Saturday, September 29, 2012

What do we do with the rates surplus?

The Hastings District Council has revealed a surplus of over $2million for the year ended June 2012. Pleasing but it was mostly the result of the very unfavorable economic times we are living through.

The surplus arose from two situations. The first was a decline in interest rates of about 1% on borrowings of some $60 million. The second was that borrowings were almost $20 million below budget because many anticipated capital works have not been necessary.  At a budgeted interest rate of 7% this alone equates to a saving of some $1.4 million.

When the rate was struck interest rates were expected to be much higher and therefore included in the amounts ratepayers were required to pay. So effectively the rates surplus was the result of ratepayers being charged more than the actual cost of the interest charges to the council.

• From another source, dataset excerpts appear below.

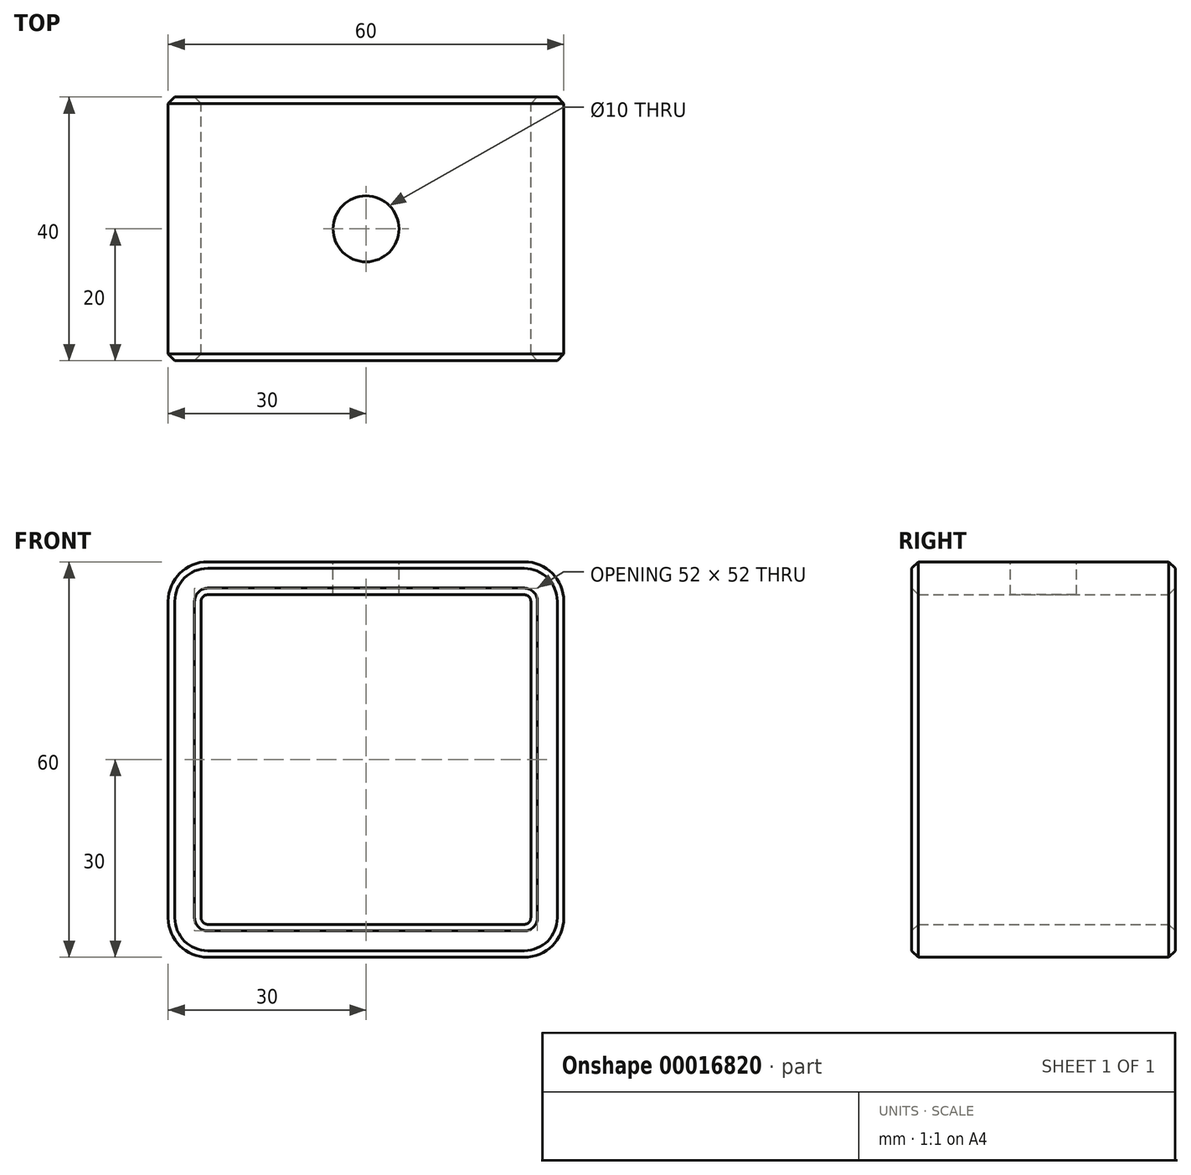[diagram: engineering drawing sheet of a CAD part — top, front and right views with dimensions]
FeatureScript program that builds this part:
annotation { "Feature Type Name" : "Feature", "Feature Type Description" : "" }
export const myFeature = defineFeature(function(context is Context, id is Id, definition is map)
    precondition{}
    {
        {
            var Q0;
            Q0=qCreatedBy(makeId("Front.planeOp"),FACE);
            var sketch = newSketch(context, id + "F0", { "sketchPlane" : qUnion([Q0])});
            skLineSegment(sketch, "E0.bottom", {"start": v(6, 0) * mm, "end": v(54, 0) * mm});
            skLineSegment(sketch, "E0.top", {"start": v(6, 60) * mm, "end": v(54, 60) * mm});
            skLineSegment(sketch, "E0.left", {"start": v(0, 6) * mm, "end": v(0, 54) * mm});
            skLineSegment(sketch, "E0.right", {"start": v(60, 6) * mm, "end": v(60, 54) * mm});
            skPoint(sketch, "E1.visualSharp", {"position": v(0, 0) * mm});
            skArc(sketch, "E1.filletArc", {"start": v(0, 6) * mm, "mid": v(1.76, 1.76) * mm, "end": v(6, 0) * mm});
            skPoint(sketch, "E2.visualSharp", {"position": v(0, 60) * mm});
            skArc(sketch, "E2.filletArc", {"start": v(6, 60) * mm, "mid": v(1.76, 58.24) * mm, "end": v(0, 54) * mm});
            skPoint(sketch, "E3.visualSharp", {"position": v(60, 60) * mm});
            skArc(sketch, "E3.filletArc", {"start": v(60, 54) * mm, "mid": v(58.24, 58.24) * mm, "end": v(54, 60) * mm});
            skPoint(sketch, "E4.visualSharp", {"position": v(60, 0) * mm});
            skArc(sketch, "E4.filletArc", {"start": v(54, 0) * mm, "mid": v(58.24, 1.76) * mm, "end": v(60, 6) * mm});
            skLineSegment(sketch, "E5.0", {"start": v(6, 55) * mm, "end": v(54, 55) * mm});
            skLineSegment(sketch, "E6.0", {"start": v(5, 6) * mm, "end": v(5, 54) * mm});
            skLineSegment(sketch, "E7.0", {"start": v(6, 5) * mm, "end": v(54, 5) * mm});
            skLineSegment(sketch, "E8.0", {"start": v(55, 6) * mm, "end": v(55, 54) * mm});
            skArc(sketch, "E9.0", {"start": v(54, 5) * mm, "mid": v(54.7, 5.3) * mm, "end": v(55, 6) * mm});
            skArc(sketch, "E10.0", {"start": v(55, 54) * mm, "mid": v(54.7, 54.7) * mm, "end": v(54, 55) * mm});
            skArc(sketch, "E11.0", {"start": v(6, 55) * mm, "mid": v(5.3, 54.7) * mm, "end": v(5, 54) * mm});
            skArc(sketch, "E12.0", {"start": v(5, 6) * mm, "mid": v(5.3, 5.3) * mm, "end": v(6, 5) * mm});
            skSolve(sketch);
        }
        {
            var Q0;
            Q0=makeQuery(id+"F0.imprint","IMPRINT",FACE,{"disambiguationData":[TD([[makeQuery(id+"F0.imprint","IMPRINT",EDGE,{"derivedFrom":sQuery(id+"F0.wireOp",EDGE,"E0.bottom")}),1.0]])]});
            extrude(context, id + "F1", {"entities" : qUnion([Q0]), "depth" : 40 * mm});
        }
        {
            var Q0;
            Q0=makeQuery(id+"F1.opExtrude","SWEPT_FACE",FACE,{"disambiguationData":[OSD([sQuery(id+"F0.wireOp",EDGE,"E0.top")])]});
            var sketch = newSketch(context, id + "F2", { "sketchPlane" : qUnion([Q0])});
            skLineSegment(sketch, "E13", {"start": v(6, 0) * mm, "end": v(54, -40) * mm, "construction": true});
            skLineSegment(sketch, "E14", {"start": v(6, -40) * mm, "end": v(54, 0) * mm, "construction": true});
            skCircle(sketch, "E15", {"center": v(30, -20) * mm, "radius": 5 * mm});
            skSolve(sketch);
        }
        {
            var Q0;
            Q0=makeQuery(id+"F2.imprint","IMPRINT",FACE,{"disambiguationData":[TD([[makeQuery(id+"F2.imprint","IMPRINT",EDGE,{"derivedFrom":sQuery(id+"F2.wireOp",EDGE,"E15")}),1.0]])]});
            var Q1;
            Q1=sQuery(id+"F2.wireOp",EDGE,"E13");
            var Q2;
            Q2=sQuery(id+"F2.wireOp",EDGE,"E14");
            var Q3;
            Q3=sQuery(id+"F2.wireOp",EDGE,"E15");
            extrude(context, id + "F3", {"entities" : qUnion([Q0]), "operationType" : NewBodyOperationType.REMOVE, "surfaceEntities" : qUnion([Q1, Q2, Q3]), "oppositeDirection" : true, "depth" : 25 * mm});
        }
        {
            var Q0;
            Q0=makeQuery(id+"F1.opExtrude","CAP_EDGE",EDGE,{"disambiguationData":[OSD([sQuery(id+"F0.wireOp",EDGE,"E0.top")])],"isStart":false});
            var Q1;
            Q1=makeQuery(id+"F1.opExtrude","CAP_EDGE",EDGE,{"disambiguationData":[OSD([sQuery(id+"F0.wireOp",EDGE,"E2.filletArc")])],"isStart":false});
            var Q2;
            Q2=makeQuery(id+"F1.opExtrude","CAP_FACE",FACE,{"disambiguationData":[OSD([sQuery(id+"F0.wireOp",EDGE,"E0.bottom"),sQuery(id+"F0.wireOp",EDGE,"E0.top"),sQuery(id+"F0.wireOp",EDGE,"E0.left"),sQuery(id+"F0.wireOp",EDGE,"E0.right"),sQuery(id+"F0.wireOp",EDGE,"E1.filletArc"),sQuery(id+"F0.wireOp",EDGE,"E2.filletArc"),sQuery(id+"F0.wireOp",EDGE,"E3.filletArc"),sQuery(id+"F0.wireOp",EDGE,"E4.filletArc"),sQuery(id+"F0.wireOp",EDGE,"E5.0"),sQuery(id+"F0.wireOp",EDGE,"E6.0"),sQuery(id+"F0.wireOp",EDGE,"E7.0"),sQuery(id+"F0.wireOp",EDGE,"E8.0"),sQuery(id+"F0.wireOp",EDGE,"E9.0"),sQuery(id+"F0.wireOp",EDGE,"E10.0"),sQuery(id+"F0.wireOp",EDGE,"E11.0"),sQuery(id+"F0.wireOp",EDGE,"E12.0")])],"isStart":false});
            chamfer(context, id + "F4", {"entities" : qUnion([Q0, Q1, Q2]), "width" : 1 * mm, "tangentPropagation" : true});
        }
        {
            var Q0;
            Q0=makeQuery(id+"F1.opExtrude","CAP_FACE",FACE,{"disambiguationData":[OSD([sQuery(id+"F0.wireOp",EDGE,"E0.bottom"),sQuery(id+"F0.wireOp",EDGE,"E0.top"),sQuery(id+"F0.wireOp",EDGE,"E0.left"),sQuery(id+"F0.wireOp",EDGE,"E0.right"),sQuery(id+"F0.wireOp",EDGE,"E1.filletArc"),sQuery(id+"F0.wireOp",EDGE,"E2.filletArc"),sQuery(id+"F0.wireOp",EDGE,"E3.filletArc"),sQuery(id+"F0.wireOp",EDGE,"E4.filletArc"),sQuery(id+"F0.wireOp",EDGE,"E5.0"),sQuery(id+"F0.wireOp",EDGE,"E6.0"),sQuery(id+"F0.wireOp",EDGE,"E7.0"),sQuery(id+"F0.wireOp",EDGE,"E8.0"),sQuery(id+"F0.wireOp",EDGE,"E9.0"),sQuery(id+"F0.wireOp",EDGE,"E10.0"),sQuery(id+"F0.wireOp",EDGE,"E11.0"),sQuery(id+"F0.wireOp",EDGE,"E12.0")])],"isStart":true});
            chamfer(context, id + "F5", {"entities" : qUnion([Q0]), "width" : 1 * mm, "tangentPropagation" : true});
        }
    });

Never the less having a surplus is very much better than having a deficit. But what should be done with that surplus? Some costs are up and some down and when they are up this is passed onto ratepayers. For instance following the Christchurch earthquakes insurance charges  rocketed,  and of course council has passed those on for the current year.

Even after a number of these unforeseen needs were identified there was still a sizable surplus  and management proposed using some of it to reduce debt.  I an some other  councillors preferred allocating a portion to off setting an expected rates rise of around 4% next year thereby halving next years likely increase.

Normally I have an aversion to debt, so why did I not support the proposed debt reduction?

Well in the first instance I think it would just make it easier for council to increase borrowings in the future. For instance the Hastings District Council is proposing to gift $1 million to the Napier City council funded by increased borrowing to support the museum extensions.  Another example is the recent decision  to proceed with a major debt funded upgrade of Civic square, that somewhat scruffy area between the Art Gallery and the Library. Not cheap at $8 million and likely to double with interest charges. 

For the record I voted against both items.

The main reason I preferred the rebate option is Council reasons funding major projects with debt spreads the full cost over the generations who are expected to benefit.  Its a bit like depreciation which spreads costs over the life of an asset. Just as depreciation allowances are fixed irrespective of  profits or cash flow so should inter-generational financing.  That is if we truly believe  future generations should  be contributing we should stick to that ideology not tinker with it on a whim or a surplus.